--- START MATERIAL FOR THIS TASK ---

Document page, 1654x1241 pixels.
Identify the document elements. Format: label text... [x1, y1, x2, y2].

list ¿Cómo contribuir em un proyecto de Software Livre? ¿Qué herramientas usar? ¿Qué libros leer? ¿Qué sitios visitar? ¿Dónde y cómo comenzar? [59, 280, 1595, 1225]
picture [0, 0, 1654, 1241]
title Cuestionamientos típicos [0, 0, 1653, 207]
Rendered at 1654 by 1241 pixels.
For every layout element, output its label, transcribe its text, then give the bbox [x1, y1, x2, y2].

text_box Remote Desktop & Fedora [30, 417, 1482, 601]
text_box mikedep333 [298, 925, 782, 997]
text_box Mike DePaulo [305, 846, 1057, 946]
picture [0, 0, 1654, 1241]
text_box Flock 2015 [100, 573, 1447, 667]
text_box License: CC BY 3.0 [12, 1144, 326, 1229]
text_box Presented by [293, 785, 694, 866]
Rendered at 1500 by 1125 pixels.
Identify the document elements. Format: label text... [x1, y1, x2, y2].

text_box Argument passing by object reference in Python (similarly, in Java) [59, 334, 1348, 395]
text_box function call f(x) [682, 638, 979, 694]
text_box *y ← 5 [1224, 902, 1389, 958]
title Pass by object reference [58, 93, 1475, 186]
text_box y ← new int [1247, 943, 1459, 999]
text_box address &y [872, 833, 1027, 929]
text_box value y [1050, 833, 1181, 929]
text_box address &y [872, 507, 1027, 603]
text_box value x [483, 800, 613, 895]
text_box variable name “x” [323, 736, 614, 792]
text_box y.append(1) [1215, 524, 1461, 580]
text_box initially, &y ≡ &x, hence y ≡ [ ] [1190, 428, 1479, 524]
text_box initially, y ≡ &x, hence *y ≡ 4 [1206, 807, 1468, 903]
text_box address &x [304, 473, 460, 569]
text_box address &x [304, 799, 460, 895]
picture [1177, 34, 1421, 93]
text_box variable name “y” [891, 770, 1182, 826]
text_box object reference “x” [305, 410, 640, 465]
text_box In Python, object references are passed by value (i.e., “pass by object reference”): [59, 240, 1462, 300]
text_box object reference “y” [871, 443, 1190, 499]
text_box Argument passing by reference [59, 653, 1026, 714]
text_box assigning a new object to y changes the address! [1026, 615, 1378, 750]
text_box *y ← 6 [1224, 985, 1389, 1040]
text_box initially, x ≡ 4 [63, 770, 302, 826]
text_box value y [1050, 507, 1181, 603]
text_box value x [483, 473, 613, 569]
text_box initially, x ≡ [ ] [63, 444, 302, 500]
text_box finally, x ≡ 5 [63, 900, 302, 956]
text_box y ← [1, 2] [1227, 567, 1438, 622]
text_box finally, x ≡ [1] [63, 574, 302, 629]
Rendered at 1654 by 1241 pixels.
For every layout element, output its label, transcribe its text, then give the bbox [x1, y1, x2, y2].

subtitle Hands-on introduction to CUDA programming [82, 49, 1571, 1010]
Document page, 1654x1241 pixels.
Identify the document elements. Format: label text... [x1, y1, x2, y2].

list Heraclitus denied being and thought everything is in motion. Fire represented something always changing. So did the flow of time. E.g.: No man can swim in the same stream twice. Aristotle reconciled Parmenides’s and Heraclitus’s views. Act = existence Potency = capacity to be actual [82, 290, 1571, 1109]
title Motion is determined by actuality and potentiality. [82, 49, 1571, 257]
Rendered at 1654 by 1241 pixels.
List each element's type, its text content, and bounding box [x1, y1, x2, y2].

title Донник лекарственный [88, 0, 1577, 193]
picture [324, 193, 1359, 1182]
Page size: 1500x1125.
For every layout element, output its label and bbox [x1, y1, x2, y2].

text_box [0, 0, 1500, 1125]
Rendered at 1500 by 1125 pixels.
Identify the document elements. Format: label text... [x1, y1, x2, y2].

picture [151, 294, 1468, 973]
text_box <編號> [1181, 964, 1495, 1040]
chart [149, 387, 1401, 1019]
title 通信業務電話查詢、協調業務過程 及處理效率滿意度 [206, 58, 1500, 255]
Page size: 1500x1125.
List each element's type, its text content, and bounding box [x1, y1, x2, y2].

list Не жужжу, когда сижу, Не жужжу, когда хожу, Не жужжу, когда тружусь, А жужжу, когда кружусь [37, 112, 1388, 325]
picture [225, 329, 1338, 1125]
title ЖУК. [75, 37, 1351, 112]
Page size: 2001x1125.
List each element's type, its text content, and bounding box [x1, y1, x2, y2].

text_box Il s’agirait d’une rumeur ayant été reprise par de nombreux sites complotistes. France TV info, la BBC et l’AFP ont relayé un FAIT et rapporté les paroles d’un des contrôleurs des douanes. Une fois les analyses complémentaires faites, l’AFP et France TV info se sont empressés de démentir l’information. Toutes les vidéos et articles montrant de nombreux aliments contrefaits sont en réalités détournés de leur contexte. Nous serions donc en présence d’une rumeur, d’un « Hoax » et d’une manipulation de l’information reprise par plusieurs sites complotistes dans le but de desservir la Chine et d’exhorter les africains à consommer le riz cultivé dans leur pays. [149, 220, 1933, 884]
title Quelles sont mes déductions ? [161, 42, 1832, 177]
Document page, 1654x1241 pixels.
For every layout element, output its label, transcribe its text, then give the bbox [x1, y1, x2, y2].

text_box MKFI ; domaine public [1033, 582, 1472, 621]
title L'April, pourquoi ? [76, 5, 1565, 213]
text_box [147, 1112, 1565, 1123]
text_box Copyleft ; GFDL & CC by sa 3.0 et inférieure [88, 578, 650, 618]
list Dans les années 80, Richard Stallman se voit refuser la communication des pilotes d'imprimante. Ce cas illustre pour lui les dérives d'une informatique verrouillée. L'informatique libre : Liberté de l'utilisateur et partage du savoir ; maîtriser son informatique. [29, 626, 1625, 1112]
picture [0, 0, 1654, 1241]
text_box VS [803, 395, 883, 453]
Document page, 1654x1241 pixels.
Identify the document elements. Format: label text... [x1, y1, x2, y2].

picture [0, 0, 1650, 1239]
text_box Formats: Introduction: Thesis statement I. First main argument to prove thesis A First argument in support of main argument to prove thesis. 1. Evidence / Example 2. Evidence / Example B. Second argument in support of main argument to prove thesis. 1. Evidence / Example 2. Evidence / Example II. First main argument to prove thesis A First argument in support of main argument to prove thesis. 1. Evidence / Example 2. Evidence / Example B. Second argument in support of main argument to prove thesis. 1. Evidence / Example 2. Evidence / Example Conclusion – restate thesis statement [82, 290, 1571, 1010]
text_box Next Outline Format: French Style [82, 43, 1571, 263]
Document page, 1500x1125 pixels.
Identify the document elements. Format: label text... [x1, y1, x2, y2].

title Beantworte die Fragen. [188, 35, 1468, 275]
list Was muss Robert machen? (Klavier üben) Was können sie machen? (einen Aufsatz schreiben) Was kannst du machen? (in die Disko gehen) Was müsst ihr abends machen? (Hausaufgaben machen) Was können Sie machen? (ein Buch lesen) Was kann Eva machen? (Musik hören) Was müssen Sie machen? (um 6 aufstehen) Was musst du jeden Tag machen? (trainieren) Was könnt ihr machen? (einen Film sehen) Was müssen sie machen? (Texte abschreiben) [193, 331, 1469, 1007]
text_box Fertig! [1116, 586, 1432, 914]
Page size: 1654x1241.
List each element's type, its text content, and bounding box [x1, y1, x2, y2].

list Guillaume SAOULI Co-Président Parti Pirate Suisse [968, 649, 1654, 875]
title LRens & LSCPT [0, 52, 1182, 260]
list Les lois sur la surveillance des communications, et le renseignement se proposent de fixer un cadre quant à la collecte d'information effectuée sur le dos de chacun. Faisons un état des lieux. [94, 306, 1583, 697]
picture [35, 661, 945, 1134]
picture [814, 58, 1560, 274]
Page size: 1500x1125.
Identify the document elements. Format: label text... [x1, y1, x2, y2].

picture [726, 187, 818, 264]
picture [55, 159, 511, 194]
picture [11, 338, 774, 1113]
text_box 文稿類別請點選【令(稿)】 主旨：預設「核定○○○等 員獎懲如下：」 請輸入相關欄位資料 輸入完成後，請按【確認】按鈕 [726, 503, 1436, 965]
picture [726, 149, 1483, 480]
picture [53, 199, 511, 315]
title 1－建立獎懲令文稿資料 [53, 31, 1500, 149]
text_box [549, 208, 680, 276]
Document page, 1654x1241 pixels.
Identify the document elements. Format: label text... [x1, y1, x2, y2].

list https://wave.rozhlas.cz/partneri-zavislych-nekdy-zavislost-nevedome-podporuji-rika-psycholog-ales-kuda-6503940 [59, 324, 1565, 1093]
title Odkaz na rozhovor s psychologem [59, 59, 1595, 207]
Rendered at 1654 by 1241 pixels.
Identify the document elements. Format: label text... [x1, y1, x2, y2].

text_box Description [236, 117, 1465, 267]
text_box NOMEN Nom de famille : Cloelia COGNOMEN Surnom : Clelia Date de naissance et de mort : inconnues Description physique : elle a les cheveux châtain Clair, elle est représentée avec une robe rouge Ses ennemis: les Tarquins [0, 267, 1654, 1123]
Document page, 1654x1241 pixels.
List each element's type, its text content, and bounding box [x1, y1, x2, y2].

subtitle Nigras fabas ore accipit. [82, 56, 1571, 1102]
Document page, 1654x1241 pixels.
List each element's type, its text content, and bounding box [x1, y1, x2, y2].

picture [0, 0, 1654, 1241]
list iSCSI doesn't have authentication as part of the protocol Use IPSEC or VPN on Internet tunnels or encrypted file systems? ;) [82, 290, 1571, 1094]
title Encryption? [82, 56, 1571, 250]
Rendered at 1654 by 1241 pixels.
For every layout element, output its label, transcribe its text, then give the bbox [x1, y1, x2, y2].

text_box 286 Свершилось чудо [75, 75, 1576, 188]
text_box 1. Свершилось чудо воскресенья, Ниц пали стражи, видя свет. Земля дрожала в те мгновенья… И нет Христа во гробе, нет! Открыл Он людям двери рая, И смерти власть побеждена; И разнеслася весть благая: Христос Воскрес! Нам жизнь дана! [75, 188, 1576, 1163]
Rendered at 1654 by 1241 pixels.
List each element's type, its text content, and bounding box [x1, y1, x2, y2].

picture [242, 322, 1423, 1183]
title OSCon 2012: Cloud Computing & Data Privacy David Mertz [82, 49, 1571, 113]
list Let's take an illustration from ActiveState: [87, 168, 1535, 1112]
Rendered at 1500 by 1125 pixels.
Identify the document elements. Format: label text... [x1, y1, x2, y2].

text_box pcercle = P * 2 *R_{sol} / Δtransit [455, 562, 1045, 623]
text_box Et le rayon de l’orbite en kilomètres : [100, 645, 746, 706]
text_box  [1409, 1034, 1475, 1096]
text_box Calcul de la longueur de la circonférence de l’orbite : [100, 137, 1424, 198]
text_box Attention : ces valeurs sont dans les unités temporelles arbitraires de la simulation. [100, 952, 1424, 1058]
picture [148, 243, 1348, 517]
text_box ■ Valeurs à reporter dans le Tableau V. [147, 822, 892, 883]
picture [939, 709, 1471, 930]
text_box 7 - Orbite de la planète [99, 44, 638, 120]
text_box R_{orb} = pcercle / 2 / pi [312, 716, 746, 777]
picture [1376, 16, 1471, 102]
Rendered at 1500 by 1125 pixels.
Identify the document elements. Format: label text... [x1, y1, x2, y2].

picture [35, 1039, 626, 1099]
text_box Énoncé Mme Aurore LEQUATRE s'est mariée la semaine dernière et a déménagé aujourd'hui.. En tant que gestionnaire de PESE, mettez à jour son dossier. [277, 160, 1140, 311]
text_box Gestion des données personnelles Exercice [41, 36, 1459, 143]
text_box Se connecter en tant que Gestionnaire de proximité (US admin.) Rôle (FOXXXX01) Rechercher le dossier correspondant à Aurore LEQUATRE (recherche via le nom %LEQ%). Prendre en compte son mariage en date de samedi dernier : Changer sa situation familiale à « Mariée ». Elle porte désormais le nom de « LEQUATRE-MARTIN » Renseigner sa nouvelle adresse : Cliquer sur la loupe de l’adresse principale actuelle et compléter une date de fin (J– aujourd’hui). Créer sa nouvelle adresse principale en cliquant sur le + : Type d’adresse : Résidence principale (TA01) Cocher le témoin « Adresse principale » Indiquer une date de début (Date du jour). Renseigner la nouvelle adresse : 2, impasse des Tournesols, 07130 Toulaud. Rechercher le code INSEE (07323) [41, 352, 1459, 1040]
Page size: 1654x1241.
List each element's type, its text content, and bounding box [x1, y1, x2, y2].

--- END MATERIAL FOR THIS TASK ---

GOAL OF THE EXERCISE:
Put the records from the start up to and including the line with "title Cuestionamientos típicos" into a Markdown table with a Row column and a Text column, numbering each line and skipping blank lines.

TASK SOLUTION:
| Row | Text |
|---|---|
| 1 | Document page, 1654x1241 pixels. |
| 2 | Identify the document elements. Format: label text... [x1, y1, x2, y2]. |
| 3 | list ¿Cómo contribuir em un proyecto de Software Livre? ¿Qué herramientas usar? ¿Qué libros leer? ¿Qué sitios visitar? ¿Dónde y cómo comenzar? [59, 280, 1595, 1225] |
| 4 | picture [0, 0, 1654, 1241] |
| 5 | title Cuestionamientos típicos [0, 0, 1653, 207] |